# Buon compleanno Marietto!



## Leda (10 Novembre 2016)

*
Tantissimi auguri [MENTION=5308]marietto[/MENTION]!

:rock::rock::rock:*​


----------



## marietto (10 Novembre 2016)

Leda ha detto:


> *
> Tantissimi auguri @marietto!
> 
> :rock::rock::rock:*​



Tantissime grazie, [MENTION=6021]Leda[/MENTION]!


----------



## Leda (10 Novembre 2016)

marietto ha detto:


> Tantissime grazie, @_Leda_!


Figurati, è un piacere  
Sai, colpa di quel chiacchierone di FB... ma non potevo lasciarmi sfuggire l'occasione di coinvolgere anche gli altri


----------



## marietto (10 Novembre 2016)

Leda ha detto:


> Figurati, è un piacere
> Sai, colpa di quel chiacchierone di FB... ma non potevo lasciarmi sfuggire l'occasione di coinvolgere anche gli altri


Perchè penso di aver fatto casino all'iscrizione dove mi pare risulti 11/10 anzichè 10/11


----------



## Divì (10 Novembre 2016)

Auguri, Marietto


----------



## Buscopann (10 Novembre 2016)

Buon compleanno!! 
Hai espresso il desiderio? C'è lo dici? 

Buscopann


----------



## Andrea Lila (10 Novembre 2016)

Auguri tanti. E' stato, ed è, un vero piacere incrociare ogni tanto i miei pensieri con quelli di una persona come te.


----------



## spleen (10 Novembre 2016)

Auguri vivissimi!


----------



## Fiammetta (10 Novembre 2016)

[MENTION=5308]marietto[/MENTION] AUGURIIIIIIIIIIIIIIIIIIIIIIIII .... 125 di questi giorni :festa: :cincin: :kiss: 

sei  una perla !!!! Un gran figo !!!!! Ale' ale' !!!!!! :amici:


----------



## Nocciola (10 Novembre 2016)

Auguroni di cuore!!! Spero davvero di rivederti presto ..bacio


----------



## marietto (10 Novembre 2016)

Grazie a tutti per gli auguri! :cincin2:

Il desiderio da qualche anno è sempre quello (credo che Fiammetta abbia intuito )...


----------



## Fiammetta (10 Novembre 2016)

marietto ha detto:


> Grazie a tutti per gli auguri! :cincin2:
> 
> Il desiderio da qualche anno è sempre quello (credo che Fiammetta abbia intuito )...


:abbraccio:


----------



## ologramma (11 Novembre 2016)

sempre tardi arrivo io sara la vecchiaia.

 buon compleanno 
Il tuo nick forse il tuo nome? mi ricorda il diminutivo  con cui mi chiamavano da ragazzino per distinguermi da mio zio perché avevamo lo stesso nome.
Cosa più importante spero che per l'altro vada tutto bene anche se ne so solo un pochino :up:


----------



## Brunetta (11 Novembre 2016)

marietto ha detto:


> Grazie a tutti per gli auguri! :cincin2:
> 
> Il desiderio da qualche anno è sempre quello (credo che Fiammetta abbia intuito )...

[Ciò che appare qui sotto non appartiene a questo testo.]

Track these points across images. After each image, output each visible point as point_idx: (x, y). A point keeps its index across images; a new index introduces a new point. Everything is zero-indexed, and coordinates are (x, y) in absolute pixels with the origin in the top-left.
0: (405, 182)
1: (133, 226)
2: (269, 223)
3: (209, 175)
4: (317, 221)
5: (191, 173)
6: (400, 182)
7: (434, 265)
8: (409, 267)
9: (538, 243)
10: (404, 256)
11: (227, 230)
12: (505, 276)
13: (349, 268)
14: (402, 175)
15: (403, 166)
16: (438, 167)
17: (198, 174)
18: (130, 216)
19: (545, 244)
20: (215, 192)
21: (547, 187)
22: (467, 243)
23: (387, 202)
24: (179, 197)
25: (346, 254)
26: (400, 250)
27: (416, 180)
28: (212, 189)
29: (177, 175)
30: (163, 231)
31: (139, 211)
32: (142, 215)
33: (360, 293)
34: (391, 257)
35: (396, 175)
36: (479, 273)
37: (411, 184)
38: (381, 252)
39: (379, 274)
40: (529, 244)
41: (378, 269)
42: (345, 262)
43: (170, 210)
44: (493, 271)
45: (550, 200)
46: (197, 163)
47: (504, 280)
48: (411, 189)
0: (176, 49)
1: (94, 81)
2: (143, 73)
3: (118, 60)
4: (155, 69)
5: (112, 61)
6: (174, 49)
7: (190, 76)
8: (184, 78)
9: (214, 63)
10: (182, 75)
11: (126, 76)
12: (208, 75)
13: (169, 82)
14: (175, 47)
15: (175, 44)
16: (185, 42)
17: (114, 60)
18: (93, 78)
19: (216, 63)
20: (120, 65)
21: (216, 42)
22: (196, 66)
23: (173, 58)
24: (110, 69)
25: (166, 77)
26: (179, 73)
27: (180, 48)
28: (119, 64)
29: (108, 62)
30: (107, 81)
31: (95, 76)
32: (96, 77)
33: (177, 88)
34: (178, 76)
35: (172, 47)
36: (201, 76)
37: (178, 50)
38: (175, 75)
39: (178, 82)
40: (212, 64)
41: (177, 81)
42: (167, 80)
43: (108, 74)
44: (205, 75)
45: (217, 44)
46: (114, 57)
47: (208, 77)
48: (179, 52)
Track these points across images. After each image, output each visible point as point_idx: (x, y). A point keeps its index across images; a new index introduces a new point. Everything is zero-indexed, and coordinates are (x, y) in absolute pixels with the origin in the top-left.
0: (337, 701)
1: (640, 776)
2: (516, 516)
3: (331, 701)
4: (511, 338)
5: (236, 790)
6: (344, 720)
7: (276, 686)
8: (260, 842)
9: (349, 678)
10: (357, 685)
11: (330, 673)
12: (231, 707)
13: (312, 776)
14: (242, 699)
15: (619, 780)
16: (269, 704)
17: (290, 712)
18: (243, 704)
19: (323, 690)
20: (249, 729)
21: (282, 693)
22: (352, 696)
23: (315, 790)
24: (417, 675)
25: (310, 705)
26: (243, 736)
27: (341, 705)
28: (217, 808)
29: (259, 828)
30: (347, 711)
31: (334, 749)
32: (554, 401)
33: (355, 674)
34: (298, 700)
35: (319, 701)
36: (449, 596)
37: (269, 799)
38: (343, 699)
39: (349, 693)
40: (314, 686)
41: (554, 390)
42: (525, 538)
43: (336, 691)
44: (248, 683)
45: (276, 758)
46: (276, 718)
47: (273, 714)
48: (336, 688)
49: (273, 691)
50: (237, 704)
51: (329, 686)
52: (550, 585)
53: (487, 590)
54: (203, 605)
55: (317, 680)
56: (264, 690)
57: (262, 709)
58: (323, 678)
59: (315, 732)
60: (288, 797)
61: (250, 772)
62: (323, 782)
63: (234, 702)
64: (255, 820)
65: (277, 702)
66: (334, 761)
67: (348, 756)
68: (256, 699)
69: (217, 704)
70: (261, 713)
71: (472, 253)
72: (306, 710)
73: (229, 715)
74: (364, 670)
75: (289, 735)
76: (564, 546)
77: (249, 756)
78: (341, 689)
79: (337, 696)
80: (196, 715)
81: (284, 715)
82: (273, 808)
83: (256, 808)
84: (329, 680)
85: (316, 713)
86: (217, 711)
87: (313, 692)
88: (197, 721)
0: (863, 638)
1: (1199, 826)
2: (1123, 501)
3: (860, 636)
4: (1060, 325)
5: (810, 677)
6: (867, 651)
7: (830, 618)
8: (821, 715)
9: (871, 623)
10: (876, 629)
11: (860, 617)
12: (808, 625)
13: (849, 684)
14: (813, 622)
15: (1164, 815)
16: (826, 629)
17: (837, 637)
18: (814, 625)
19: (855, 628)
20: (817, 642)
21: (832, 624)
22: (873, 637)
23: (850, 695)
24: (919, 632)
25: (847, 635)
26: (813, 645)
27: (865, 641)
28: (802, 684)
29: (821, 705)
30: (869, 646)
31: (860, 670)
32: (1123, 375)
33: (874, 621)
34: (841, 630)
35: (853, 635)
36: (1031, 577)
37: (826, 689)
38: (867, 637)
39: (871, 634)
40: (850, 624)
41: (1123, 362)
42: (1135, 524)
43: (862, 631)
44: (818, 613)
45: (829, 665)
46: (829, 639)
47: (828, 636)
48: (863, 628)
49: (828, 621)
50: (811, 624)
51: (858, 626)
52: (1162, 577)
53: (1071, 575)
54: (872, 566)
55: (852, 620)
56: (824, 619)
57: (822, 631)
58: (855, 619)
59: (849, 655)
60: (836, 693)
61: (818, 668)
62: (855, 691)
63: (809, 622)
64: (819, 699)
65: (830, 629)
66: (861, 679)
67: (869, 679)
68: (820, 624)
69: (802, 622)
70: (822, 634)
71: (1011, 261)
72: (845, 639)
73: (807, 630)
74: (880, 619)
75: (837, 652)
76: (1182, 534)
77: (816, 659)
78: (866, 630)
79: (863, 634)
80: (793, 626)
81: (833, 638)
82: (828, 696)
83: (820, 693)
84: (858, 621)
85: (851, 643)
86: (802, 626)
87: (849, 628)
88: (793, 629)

Auguri! Scusa il ritardo ma hai il compleanno il giorno di mio figlio


----------



## marietto (11 Novembre 2016)

ologramma ha detto:


> sempre tardi arrivo io sara la vecchiaia.
> 
> buon compleanno
> Il tuo nick forse il tuo nome? mi ricorda il diminutivo  con cui mi chiamavano da ragazzino per distinguermi da mio zio perché avevamo lo stesso nome.
> Cosa più importante spero che per l'altro vada tutto bene anche se ne so solo un pochino :up:


Si, scarsa fantasia...


----------



## marietto (11 Novembre 2016)

Brunetta ha detto:


> Auguri! Scusa il ritardo ma hai il compleanno il giorno di mio figlio




E anche lo stesso giorno di Neil Gaiman (uno dei miei preferiti... )


----------



## Brunetta (11 Novembre 2016)

marietto ha detto:


> E anche lo stesso giorno di Neil Gaiman (uno dei miei preferiti... )


Ho dovuto googlare. Sono ignorante


----------